El primer ministro israelí, Benjamin Netanyahu, fijó este domingo las condiciones que considera "irrenunciables" en cualquier eventual acuerdo entre Estados Unidos y la República Islámica de Irán, entre ellas el desmantelamiento completo de la infraestructura nuclear iraní. En su intervención ante la Conferencia de Presidentes de las Principales Organizaciones Judías Estadounidenses, Netanyahu detalló las exigencias que trasladó la semana pasada al presidente Donald Trump durante su encuentro en Washington: "Todo el material enriquecido debe salir de Irán; no debe haber capacidad de enriquecimiento, no detener el proceso sino desmantelar los equipos y la infraestructura; resolver el problema de los misiles balísticos; e inspecciones efectivas, sin plazos de preaviso", afirmaba en declaraciones recogidas por Al Jazeera.

Las palabras de Netanyahu se producen en vísperas de la segunda ronda de negociaciones nucleares entre Estados Unidos e Irán, que arranca este lunes en Ginebra con la delegación iraní encabezada por el ministro de Asuntos Exteriores, Abbas Araqchi. Las conversaciones se reanudaron el pasado 6 de febrero en Omán después de que los contactos quedaran rotos en junio, cuando Israel lanzó una campaña de bombardeos sin precedentes contra Irán que desencadenó una guerra de doce días, en la que Estados Unidos se sumó a los ataques contra tres instalaciones nucleares iraníes.

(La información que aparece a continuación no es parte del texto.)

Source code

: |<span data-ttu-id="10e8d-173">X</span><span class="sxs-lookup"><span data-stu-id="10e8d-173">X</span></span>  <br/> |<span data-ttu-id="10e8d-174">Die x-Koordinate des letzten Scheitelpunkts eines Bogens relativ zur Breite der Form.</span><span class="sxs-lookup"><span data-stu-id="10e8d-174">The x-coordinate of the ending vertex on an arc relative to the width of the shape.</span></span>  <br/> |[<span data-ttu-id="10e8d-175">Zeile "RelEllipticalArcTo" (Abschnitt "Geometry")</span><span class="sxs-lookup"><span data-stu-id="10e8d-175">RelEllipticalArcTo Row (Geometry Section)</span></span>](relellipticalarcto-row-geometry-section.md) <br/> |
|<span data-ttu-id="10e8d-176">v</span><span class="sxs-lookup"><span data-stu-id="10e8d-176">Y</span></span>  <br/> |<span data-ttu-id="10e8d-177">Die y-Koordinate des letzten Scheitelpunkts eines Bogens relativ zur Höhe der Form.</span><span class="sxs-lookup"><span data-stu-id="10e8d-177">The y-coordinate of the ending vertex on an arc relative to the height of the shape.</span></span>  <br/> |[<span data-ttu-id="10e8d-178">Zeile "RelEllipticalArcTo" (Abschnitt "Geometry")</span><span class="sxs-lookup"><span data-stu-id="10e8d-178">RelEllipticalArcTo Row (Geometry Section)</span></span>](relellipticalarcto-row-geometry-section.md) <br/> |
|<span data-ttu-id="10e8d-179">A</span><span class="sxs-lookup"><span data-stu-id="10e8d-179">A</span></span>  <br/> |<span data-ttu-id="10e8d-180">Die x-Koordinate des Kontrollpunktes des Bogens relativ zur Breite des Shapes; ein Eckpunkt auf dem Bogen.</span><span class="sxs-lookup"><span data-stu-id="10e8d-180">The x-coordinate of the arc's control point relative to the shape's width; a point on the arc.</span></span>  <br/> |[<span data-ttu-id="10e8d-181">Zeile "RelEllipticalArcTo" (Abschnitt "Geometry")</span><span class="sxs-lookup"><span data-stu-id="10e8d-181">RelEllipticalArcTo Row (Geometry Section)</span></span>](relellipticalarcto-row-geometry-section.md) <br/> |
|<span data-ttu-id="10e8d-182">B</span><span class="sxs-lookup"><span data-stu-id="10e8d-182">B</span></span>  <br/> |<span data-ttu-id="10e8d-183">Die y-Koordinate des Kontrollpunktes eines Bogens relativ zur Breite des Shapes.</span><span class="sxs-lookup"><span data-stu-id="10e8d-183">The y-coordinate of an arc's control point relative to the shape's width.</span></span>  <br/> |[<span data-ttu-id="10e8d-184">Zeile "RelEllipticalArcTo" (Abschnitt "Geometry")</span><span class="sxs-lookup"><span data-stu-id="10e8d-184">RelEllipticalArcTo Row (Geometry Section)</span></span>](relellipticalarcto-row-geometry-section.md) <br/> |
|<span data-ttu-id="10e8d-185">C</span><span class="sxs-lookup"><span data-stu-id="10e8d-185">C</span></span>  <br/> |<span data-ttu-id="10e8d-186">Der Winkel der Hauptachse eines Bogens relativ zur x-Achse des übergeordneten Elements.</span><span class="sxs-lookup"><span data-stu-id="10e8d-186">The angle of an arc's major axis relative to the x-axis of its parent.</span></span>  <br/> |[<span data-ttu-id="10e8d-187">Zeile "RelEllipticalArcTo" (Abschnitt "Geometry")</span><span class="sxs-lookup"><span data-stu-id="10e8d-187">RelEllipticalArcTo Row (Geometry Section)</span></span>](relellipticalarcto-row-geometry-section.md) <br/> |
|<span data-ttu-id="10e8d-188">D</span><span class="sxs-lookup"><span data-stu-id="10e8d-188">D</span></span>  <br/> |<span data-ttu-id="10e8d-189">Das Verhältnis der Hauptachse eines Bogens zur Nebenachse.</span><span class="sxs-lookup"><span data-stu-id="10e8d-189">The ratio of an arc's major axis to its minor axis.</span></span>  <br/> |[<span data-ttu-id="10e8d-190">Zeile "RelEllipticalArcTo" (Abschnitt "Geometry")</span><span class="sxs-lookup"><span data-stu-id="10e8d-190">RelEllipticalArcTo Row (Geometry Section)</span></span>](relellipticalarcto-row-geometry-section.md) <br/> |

Según desveló el portal Axios citando a funcionarios estadounidenses, Netanyahu y Trump coinciden en el objetivo final —un Irán sin capacidad de obtener armas nucleares— pero discrepan sobre la vía para lograrlo. Netanyahu habría expresado su convicción de que "es imposible alcanzar un buen acuerdo", mientras Trump defiende la necesidad de intentarlo: "Démosle una oportunidad", habría dicho el mandatario republicano, según la misma fuente. Netanyahu, por su parte, reconoció públicamente su escepticismo, aunque aseguró haber trasladado sus condiciones al presidente.

Araqchi ya se encuentra en Ginebra para la segunda ronda de conversaciones. "Estoy en Ginebra con ideas reales para lograr un acuerdo justo y equitativo. Lo que no está sobre la mesa: la sumisión ante las amenazas", escribió Araqchi en X. Antes del encuentro con la delegación estadounidense, el jefe de la diplomacia iraní se reunirá este lunes con Rafael Grossi, director del Organismo Internacional de Energía Atómica (OIEA), para abordar la inspección de las instalaciones nucleares bombardeadas por EE.UU. e Israel durante la guerra de doce días en junio. Teherán advierte del riesgo de radiación y exige un protocolo oficial para acceder a los escombros donde yace uranio altamente enriquecido.

La presión militar sobre Teherán no cesa mientras se desarrollan los contactos diplomáticos. El viernes, Trump ordenó el envío de un segundo portaaviones a Oriente Medio y abogó abiertamente por un "cambio de régimen" en Irán. Preguntado por los periodistas sobre si ese era su objetivo, respondió: "Parece que eso sería lo mejor que podría pasar". Sobre el refuerzo naval, advirtió: "En caso de que no logremos un acuerdo, lo necesitaremos. Si lo necesitamos, lo tendremos listo". Irán ha prometido responder a cualquier ataque contra su territorio con represalias contra las bases estadounidenses en la región. El pulso entre la amenaza militar y la negociación eleva la tensión en una zona al borde de una guerra regional de consecuencias impredecibles.